N. B. Je suis obligé de vous dire, avant de mourir, qu’une de mes maladies mortelles est l’horrible corruption de la langue, qui infecte tous les livres nouveaux. C’est un jargon que je n’entends plus ni en vers ni en prose. On parle mieux actuellement le français ou françois à Moscou qu’à Paris. Nous sommes comme la république romaine, qui donnait des lois au dehors quand elle était déchirée au dedans.

7156. — À CATHERINE II.
29 janvier.

Madame, on dit qu’un vieillard, nommé Siméon, en voyant un petit enfant, s’écria dans sa joie : Je n’ai plus qu’à mourir, puisque j’ai vu mon salutaire[1]. Ce Siméon était prophète, il voyait de loin tout ce que ce petit Juif devait faire.

7157. — À M. LE PRÉSIDENT DE RUFFEY[2].
À Ferney, 30 janvier 1768.

Mon très-cher confrère, je vous fais mon compliment sur tous les succès de votre Académie, et j’en fais à M. Legouz sur ses magnificences[3].
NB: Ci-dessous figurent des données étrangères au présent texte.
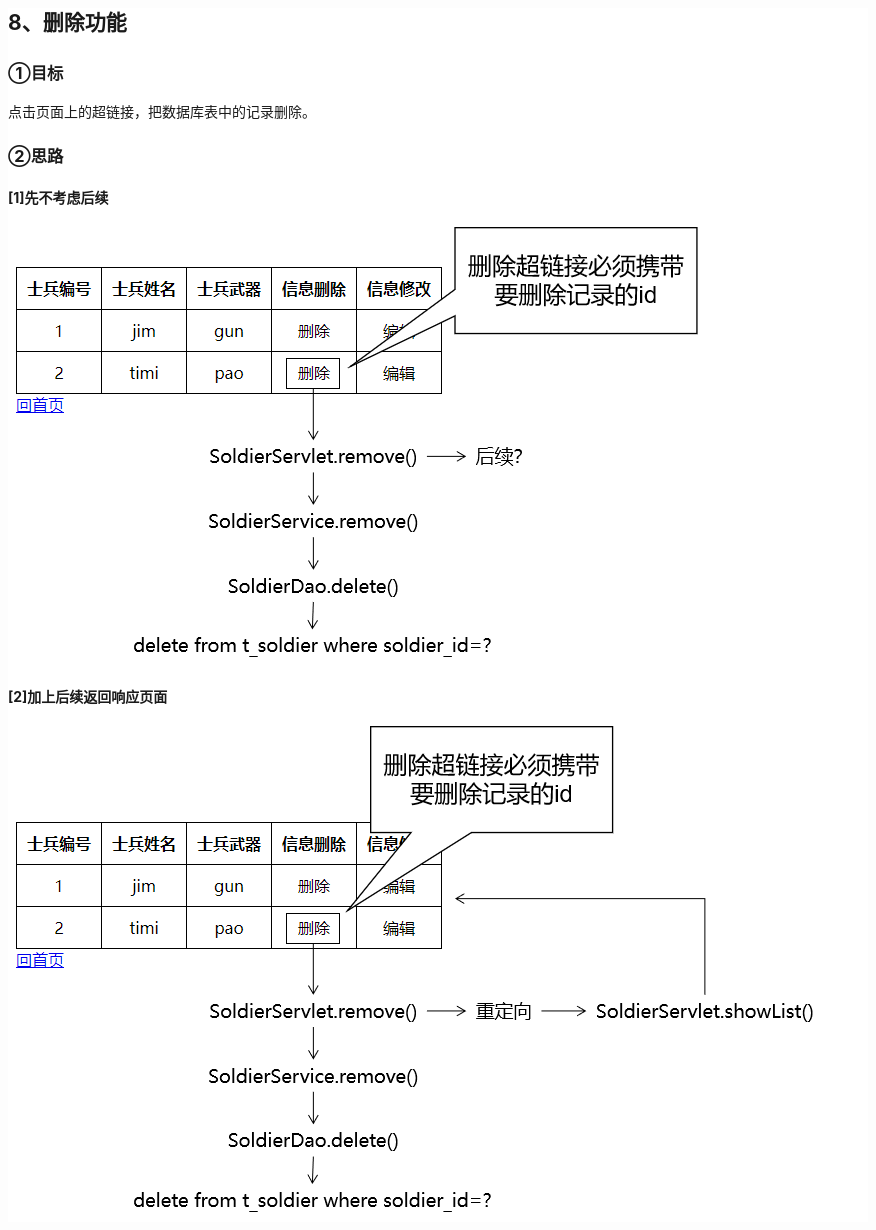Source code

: ## 8、删除功能

### ①目标

点击页面上的超链接，把数据库表中的记录删除。

### ②思路

#### [1]先不考虑后续

![images](images/img035.png)

#### [2]加上后续返回响应页面

![images](images/img038.png)
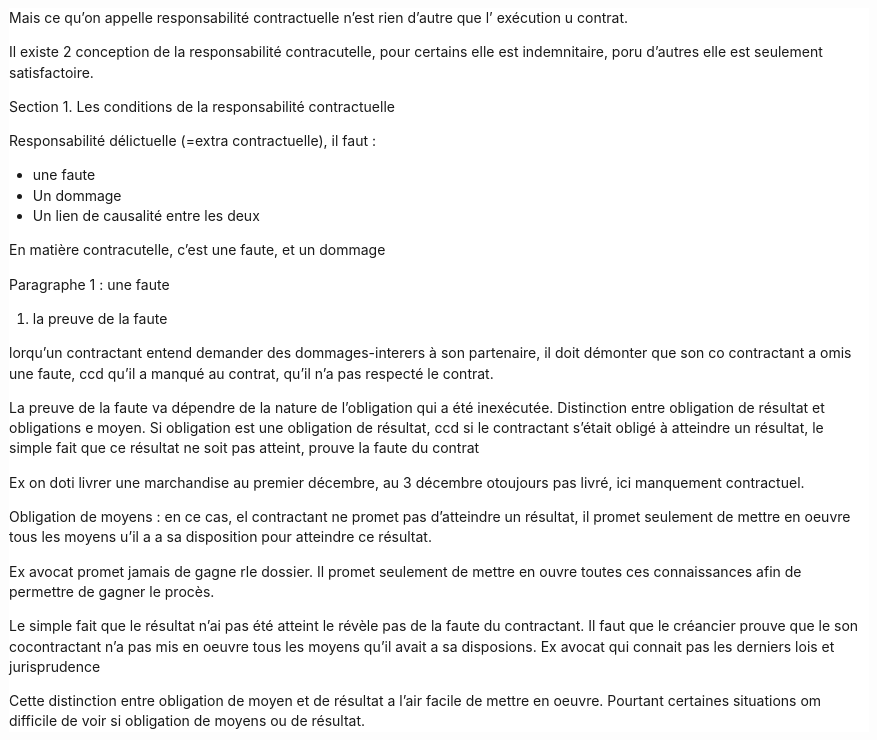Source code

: 
Mais ce qu’on appelle responsabilité contractuelle n’est rien d’autre que l’ exécution u contrat. 

  

Il existe 2 conception de la responsabilité contracutelle, pour certains elle est indemnitaire, poru d’autres elle est seulement satisfactoire. 

  

Section 1. Les conditions de la responsabilité contractuelle

  

Responsabilité délictuelle (=extra contractuelle), il faut : 

- une faute
- Un dommage
- Un lien de causalité entre les deux

  

En matière contracutelle, c’est une faute, et un dommage

  

Paragraphe 1 : une faute

  

1. la preuve de la faute

  

lorqu’un contractant entend demander des dommages-interers à son partenaire, il doit démonter que son co contractant a omis une faute, ccd qu’il a manqué au contrat, qu’il n’a pas respecté le contrat.

  

La preuve de la faute va dépendre de la nature de l’obligation qui a été inexécutée. Distinction entre obligation de résultat et obligations e moyen. Si obligation est une obligation de résultat, ccd si le contractant s’était obligé à atteindre un résultat, le simple fait que ce résultat ne soit pas atteint, prouve la faute du contrat

  

Ex on doti livrer une marchandise au premier décembre, au 3 décembre otoujours pas livré, ici manquement contractuel.

  

Obligation de moyens : en ce cas, el contractant ne promet pas d’atteindre un résultat, il promet seulement de mettre en oeuvre tous les moyens u’il a a sa disposition pour atteindre ce résultat.

  

Ex avocat promet jamais de gagne rle dossier. Il promet seulement de mettre en ouvre toutes ces connaissances afin de permettre de gagner le procès. 

  

Le simple fait que le résultat n’ai pas été atteint le révèle pas de la faute du contractant. Il faut que le créancier prouve que le son cocontractant n’a pas mis en oeuvre tous les moyens qu’il avait a sa disposions. Ex avocat qui connait pas les derniers lois et jurisprudence

  

Cette distinction entre obligation de moyen et de résultat a l’air facile de mettre en oeuvre. Pourtant certaines situations om difficile de voir si obligation de moyens ou de résultat.
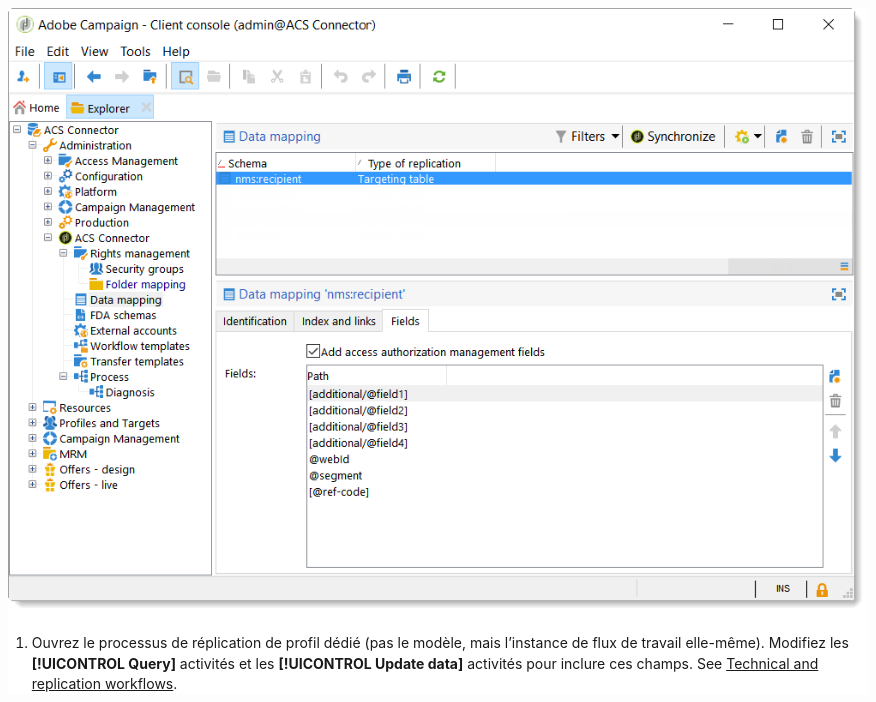    ![](assets/acs_connect_implementation_7.png)

1. Ouvrez le processus de réplication de profil dédié (pas le modèle, mais l’instance de flux de travail elle-même). Modifiez les **[!UICONTROL Query]** activités et les **[!UICONTROL Update data]** activités pour inclure ces champs. See [Technical and replication workflows](#technical-and-replication-workflows).
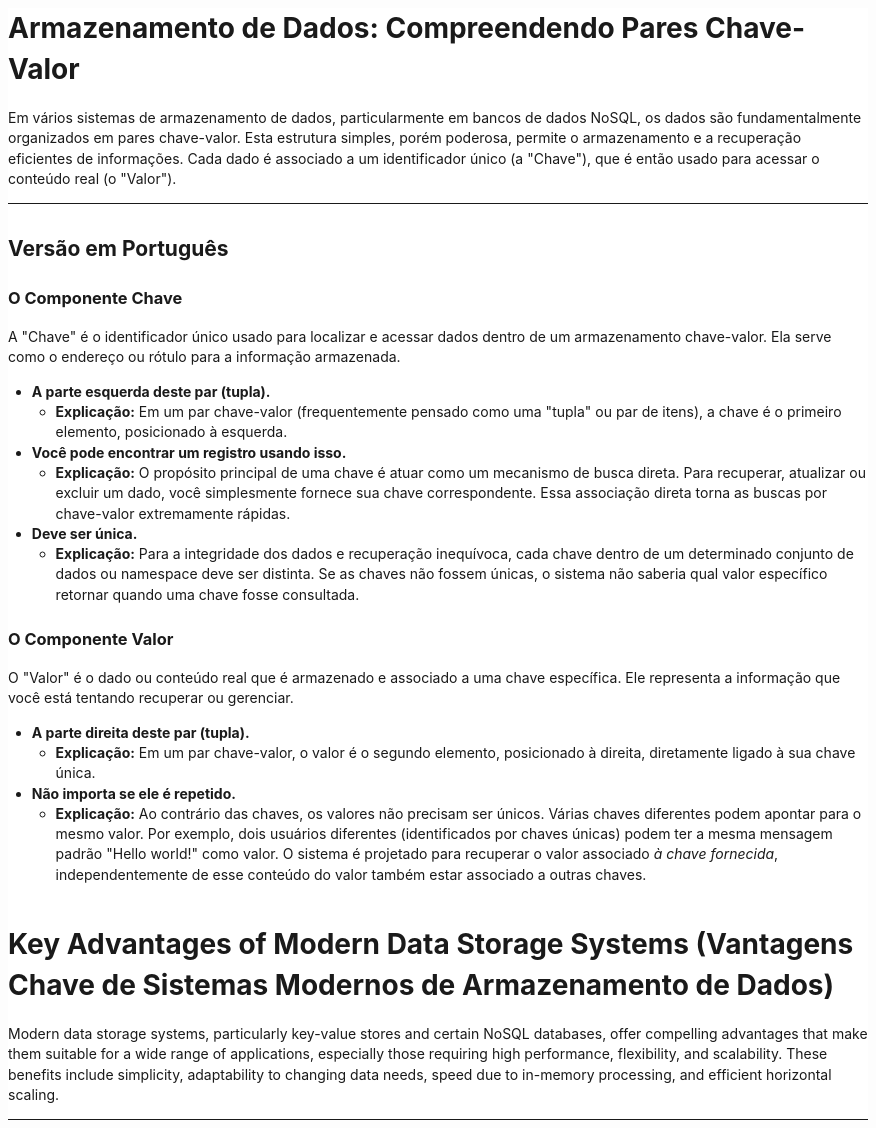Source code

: # Armazenamento de Dados: Compreendendo Pares Chave-Valor

Em vários sistemas de armazenamento de dados, particularmente em bancos de dados NoSQL, os dados são fundamentalmente organizados em pares chave-valor. Esta estrutura simples, porém poderosa, permite o armazenamento e a recuperação eficientes de informações. Cada dado é associado a um identificador único (a "Chave"), que é então usado para acessar o conteúdo real (o "Valor").

---

## Versão em Português

### O Componente Chave

A "Chave" é o identificador único usado para localizar e acessar dados dentro de um armazenamento chave-valor. Ela serve como o endereço ou rótulo para a informação armazenada.

* **A parte esquerda deste par (tupla).**
    * **Explicação:** Em um par chave-valor (frequentemente pensado como uma "tupla" ou par de itens), a chave é o primeiro elemento, posicionado à esquerda.
* **Você pode encontrar um registro usando isso.**
    * **Explicação:** O propósito principal de uma chave é atuar como um mecanismo de busca direta. Para recuperar, atualizar ou excluir um dado, você simplesmente fornece sua chave correspondente. Essa associação direta torna as buscas por chave-valor extremamente rápidas.
* **Deve ser única.**
    * **Explicação:** Para a integridade dos dados e recuperação inequívoca, cada chave dentro de um determinado conjunto de dados ou namespace deve ser distinta. Se as chaves não fossem únicas, o sistema não saberia qual valor específico retornar quando uma chave fosse consultada.

### O Componente Valor

O "Valor" é o dado ou conteúdo real que é armazenado e associado a uma chave específica. Ele representa a informação que você está tentando recuperar ou gerenciar.

* **A parte direita deste par (tupla).**
    * **Explicação:** Em um par chave-valor, o valor é o segundo elemento, posicionado à direita, diretamente ligado à sua chave única.
* **Não importa se ele é repetido.**
    * **Explicação:** Ao contrário das chaves, os valores não precisam ser únicos. Várias chaves diferentes podem apontar para o mesmo valor. Por exemplo, dois usuários diferentes (identificados por chaves únicas) podem ter a mesma mensagem padrão "Hello world!" como valor. O sistema é projetado para recuperar o valor associado *à chave fornecida*, independentemente de esse conteúdo do valor também estar associado a outras chaves.


# Key Advantages of Modern Data Storage Systems (Vantagens Chave de Sistemas Modernos de Armazenamento de Dados)

Modern data storage systems, particularly key-value stores and certain NoSQL databases, offer compelling advantages that make them suitable for a wide range of applications, especially those requiring high performance, flexibility, and scalability. These benefits include simplicity, adaptability to changing data needs, speed due to in-memory processing, and efficient horizontal scaling.

---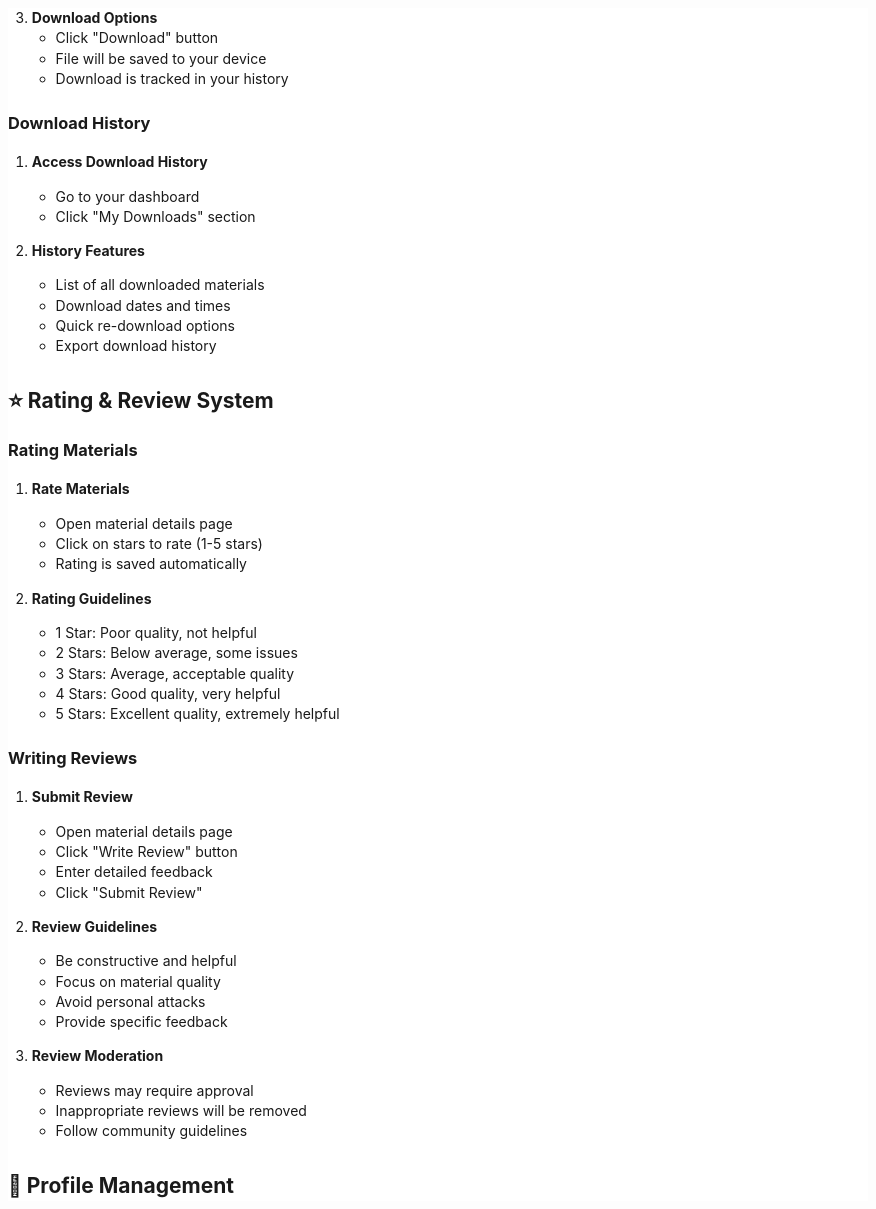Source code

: 3. **Download Options**
   - Click "Download" button
   - File will be saved to your device
   - Download is tracked in your history

### Download History

1. **Access Download History**
   - Go to your dashboard
   - Click "My Downloads" section

2. **History Features**
   - List of all downloaded materials
   - Download dates and times
   - Quick re-download options
   - Export download history

## ⭐ Rating & Review System

### Rating Materials

1. **Rate Materials**
   - Open material details page
   - Click on stars to rate (1-5 stars)
   - Rating is saved automatically

2. **Rating Guidelines**
   - 1 Star: Poor quality, not helpful
   - 2 Stars: Below average, some issues
   - 3 Stars: Average, acceptable quality
   - 4 Stars: Good quality, very helpful
   - 5 Stars: Excellent quality, extremely helpful

### Writing Reviews

1. **Submit Review**
   - Open material details page
   - Click "Write Review" button
   - Enter detailed feedback
   - Click "Submit Review"

2. **Review Guidelines**
   - Be constructive and helpful
   - Focus on material quality
   - Avoid personal attacks
   - Provide specific feedback

3. **Review Moderation**
   - Reviews may require approval
   - Inappropriate reviews will be removed
   - Follow community guidelines

## 👤 Profile Management
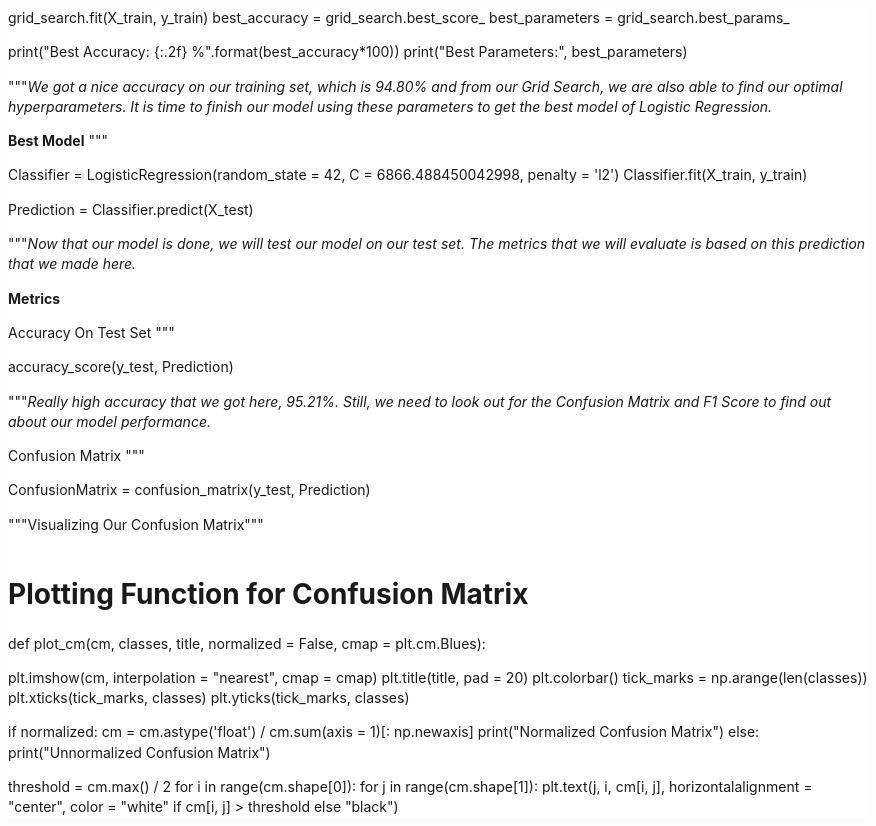 grid_search.fit(X_train, y_train)
best_accuracy = grid_search.best_score_
best_parameters = grid_search.best_params_

print("Best Accuracy: {:.2f} %".format(best_accuracy*100))
print("Best Parameters:", best_parameters)

"""*We got a nice accuracy on our training set, which is 94.80% and from our Grid Search, we are also able to find our optimal hyperparameters. It is time to finish our model using these parameters to get the best model of Logistic Regression.*

**Best Model**
"""

Classifier = LogisticRegression(random_state = 42, C = 6866.488450042998, penalty = 'l2')
Classifier.fit(X_train, y_train)

Prediction = Classifier.predict(X_test)

"""*Now that our model is done, we will test our model on our test set. The metrics that we will evaluate is based on this prediction that we made here.*

**Metrics**

Accuracy On Test Set
"""

accuracy_score(y_test, Prediction)

"""*Really high accuracy that we got here, 95.21%. Still, we need to look out for the Confusion Matrix and F1 Score to find out about our model performance.*

Confusion Matrix
"""

ConfusionMatrix = confusion_matrix(y_test, Prediction)

"""Visualizing Our Confusion Matrix"""

# Plotting Function for Confusion Matrix
def plot_cm(cm, classes, title, normalized = False, cmap = plt.cm.Blues):

  plt.imshow(cm, interpolation = "nearest", cmap = cmap)
  plt.title(title, pad = 20)
  plt.colorbar()
  tick_marks = np.arange(len(classes))
  plt.xticks(tick_marks, classes)
  plt.yticks(tick_marks, classes)

  if normalized:
    cm = cm.astype('float') / cm.sum(axis = 1)[: np.newaxis]
    print("Normalized Confusion Matrix")
  else:
    print("Unnormalized Confusion Matrix")
  
  threshold = cm.max() / 2
  for i in range(cm.shape[0]):
    for j in range(cm.shape[1]):
      plt.text(j, i, cm[i, j], horizontalalignment = "center", color = "white" if cm[i, j] > threshold else "black")
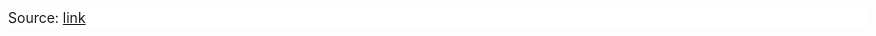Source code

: [^2]: NE dated 2 January 2019 at page 23

[^3]: NE dated 2 January 2019 at page 31-32

[^4]: According to PW6 Staff Sergeant Silvanus Kolandy, the bottle of Procodin was not seized and was believed to have been returned to the Accused after he was released on bail

[^5]: NE dated 2 January 2019 at page 83, 96-97

[^6]: NE dated 2 January 2019 at page 83-86

[^7]: NE dated 2 January 2019 at page 88

[^8]: NE dated 2 January 2019 at page 102

[^9]: NE dated 2 January 2019 at page 81, 96

[^10]: NE dated 3 January 2019 at page 8-9

[^11]: NE dated 3 January 2019 at page 17

[^12]: NE dated 3 January 2019 at page 20

[^13]: NE dated 3 January 2019 at page 23-24

[^14]: NE dated 3 January 2019 at page 22-23, 26

[^15]: NE dated 3 January 2019 at page 27-28

[^16]: NE dated 3 January 2019 at page 43

[^17]: NE dated 3 January 2019 at page 51-52

[^18]: NE dated 3 January 2019 at page 55-56

[^19]: At \[10\] of the judgment

[^20]: He was sentenced to seven years and six months’ imprisonment and six strokes of the cane


Source: [link](https://www.lawnet.sg:443/lawnet/web/lawnet/free-resources?p_p_id=freeresources_WAR_lawnet3baseportlet&p_p_lifecycle=1&p_p_state=normal&p_p_mode=view&_freeresources_WAR_lawnet3baseportlet_action=openContentPage&_freeresources_WAR_lawnet3baseportlet_docId=%2FJudgment%2F22897-SSP.xml)


[^1]: Notes of Evidence (NE) dated 2 January 2019 at page 21-22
Vous me parlez de M. le président de Brosses : voyez, monsieur, si vous voulez lui faire lire ce que je vais vous représenter :

1° Il avait affermé sa terre de Tournay à un ivrogne, fils d’un syndic de Genève[4], lequel ivrogne s’était engagé à lui en donner trois mille livres par an, sans la connaître et sans pouvoir le payer[5]. Ce pauvre diable est mort insolvable. Ce polisson en aurait donné six mille francs aussi bien que trois mille. Le fait est que, quand j’ai voulu l’affermer, je n’en ai jamais pu trouver que

  1. Luc, ii, 30.
  2. Éditeur, Th. Foisset.
  3. La fondation de prix à l’École gratuite des beaux-arts établie à Dijon et le don d’un cabinet d’histoire naturelle fait à l’Académie. — La donation du jardin de botanique de Dijon par Legouz de Gerland n’eut lieu qu’en 1773.
  4. C’est à Chouet le père, en sa qualité de premier syndic de Genève, qu’est adressée la lettre de Voltaire du 2 août 1755. Rousseau le nomme dans ses Confessions (partie II, livre viii), à propos de la dédicace du Discours sur l’inégalité. Dans sa VIIe Lettre de la montagne, il parle d’une harangue célèbre de M. le syndic Chouet, prononcée en 1707. Ce dernier est-il bien le père du fermier de M. de Brosses ? (Th. F.)
  5. Sans nier l’inconduite de Chouet, M. de Brosses affirme que ce fermier le payait bien. (Th. F.)